Binance, la plus grande plateforme d'échange de cryptomonnaies au monde, a décidé de passer à l'offensive. L'entreprise a déposé une plainte pour diffamation contre le Wall Street Journal, dans l'espoir de contrecarrer une nouvelle vague d'enquêtes gouvernementales qui menacent de ternir durablement son image.
Tout a commencé avec une enquête du WSJ révélant que Binance aurait discrètement étouffé ses propres recherches internes portant sur 1,7 milliard de dollars de transferts illicites vers des réseaux finançant des groupes terroristes soutenus par l'Iran. Pire encore, selon le journal, des membres de l'équipe de conformité qui avaient alerté sur ces flux suspects auraient été licenciés peu après. Une accusation explosive qui a immédiatement déclenché des réactions en chaîne à Washington.
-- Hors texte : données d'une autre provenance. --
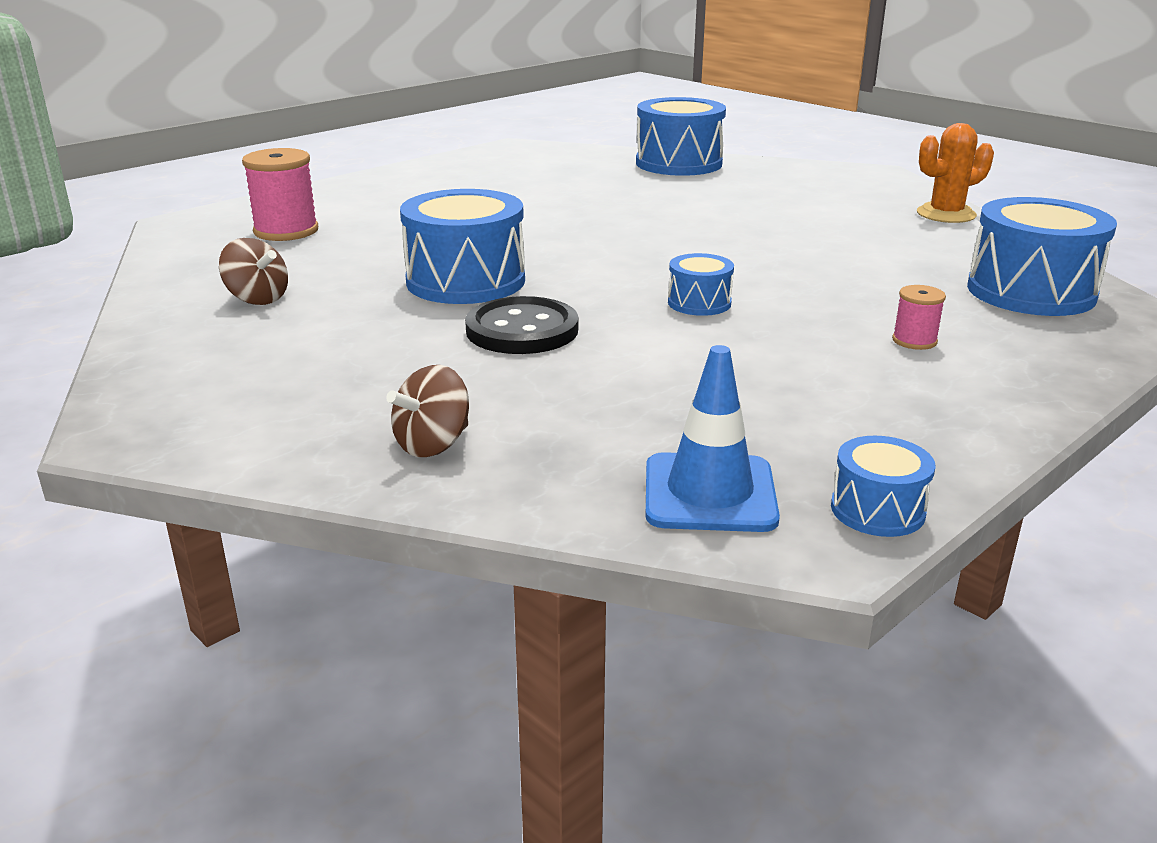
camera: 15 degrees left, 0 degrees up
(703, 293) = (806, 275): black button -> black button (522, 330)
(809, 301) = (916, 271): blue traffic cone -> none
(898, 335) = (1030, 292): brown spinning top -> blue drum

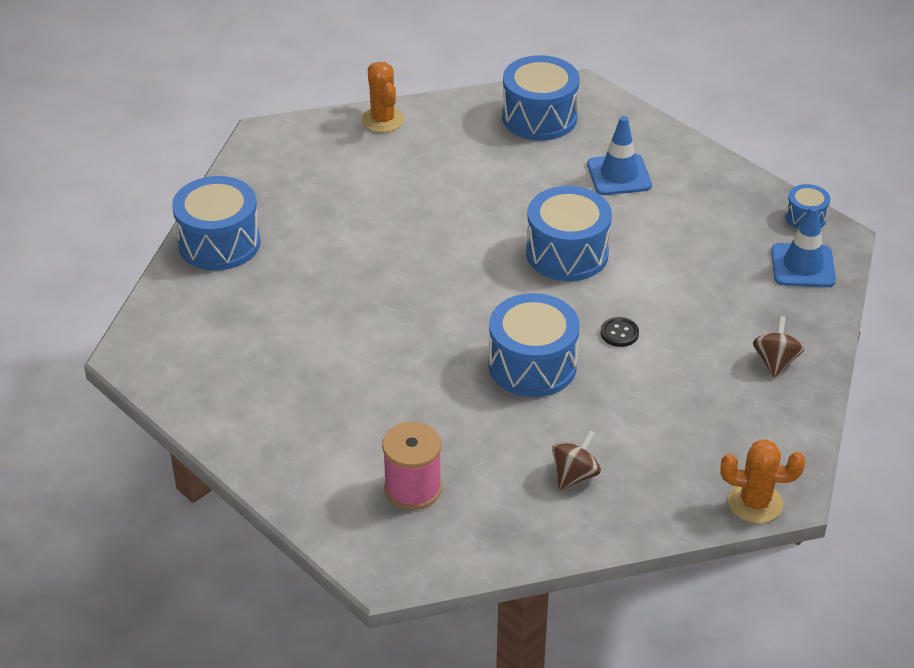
camera: 90 degrees left, 15 degrees up
(122, 406) = (755, 503): none -> orange cactus
(433, 444) = (775, 361): brown spinning top -> brown spinning top turned 120 degrees counterclockwise
(522, 330) = (619, 333): black button -> black button, size x0.52
(699, 303) = (567, 253): blue drum -> blue drum, size x1.97
(914, 341) = (619, 175): pink spool -> blue traffic cone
Binance conteste fermement ce récit. Dans sa plainte déposée hier, l'entreprise accuse le Wall Street Journal d'avoir mené une enquête « bidon », délibérément orientée pour servir un agenda commercial et maximiser les clics. Selon Binance toujours, le journal aurait volontairement ignoré les déclarations de la société, notamment le fait que l'enquête interne n'aurait jamais été close. En ce qui concerne les licenciements, elle affirme que les employés concernés ont été renvoyés non pas pour avoir signalé des irrégularités, mais pour avoir enfreint les politiques internes de protection et de confidentialité des données, des manquements qui, selon l'entreprise, justifient pleinement une telle décision.
La plainte réclame non seulement la reconnaissance du caractère diffamatoire des articles incriminés, mais également des dommages et intérêts, y compris des dommages punitifs. Binance soutient que la publication n'est pas le fruit d'une simple négligence journalistique, mais d'une « malveillance réelle et d'une imprudence délibérée ». Du côté du Wall Street Journal, la réponse est lapidaire: « Nous assumons pleinement notre reportage. » Le journal a également précisé, par l'intermédiaire de son avocate, qu'aucune correction n'était justifiée.
Ce qui complique davantage la situation de Binance, c'est que la plainte elle-même semble parfois se retourner contre ses auteurs. L'entreprise affirme que le WSJ n'a apporté aucune modification à ses articles pour y intégrer des déclarations de la société, alors même qu'une lecture actuelle montre clairement qu'un ajout a été effectué dès le jour de la publication. Un sous-titre a notamment été modifié pour préciser que Binance « a nié avoir mis fin à l'enquête ou licencié du personnel pour ses alertes ». Difficile, dans ces conditions, de plaider que le journal a totalement ignoré la voix de la plateforme.
En parallèle, cette affaire s'inscrit dans un contexte politique particulièrement sensible. Les ministères de la justice et du trésor américains ont déjà ouvert des enquêtes sur les violations présumées des lois anti-blanchiment et des sanctions internationales par Binance. Le sénateur Richard Blumenthal, membre du sous-comité permanent d'investigations du Sénat, a quant à lui adressé une lettre directement au PDG de la firme, Richard Teng, exigeant des explications sur la gestion de ces transferts suspects et sur les licenciements controversés.
Blumenthal s'inquiète aussi de l'influence potentielle que Binance pourrait exercer sur l'administration Trump. Rappelons que le président a gracié son fondateur, Changpeng Zhao, condamné en 2023 pour violation des lois anti-blanchiment et qui avait accepté de payer une amende record de 4,3 milliards de dollars. Environ 85% des stablecoins émis par World Liberty Financial (l'entreprise crypto liée aux fils de Donald Trump) seraient détenus sur des comptes Binance, ce qui alimente les soupçons sur d'éventuelles tentatives d'influence.
Si cette plainte peut sembler être une tentative de reprendre la main sur le récit médiatique, elle ne devrait pas, selon les observateurs, freiner les enquêtes gouvernementales en cours. Pour Binance, le chemin vers une réhabilitation complète de son image s'annonce encore long et semé d'embûches.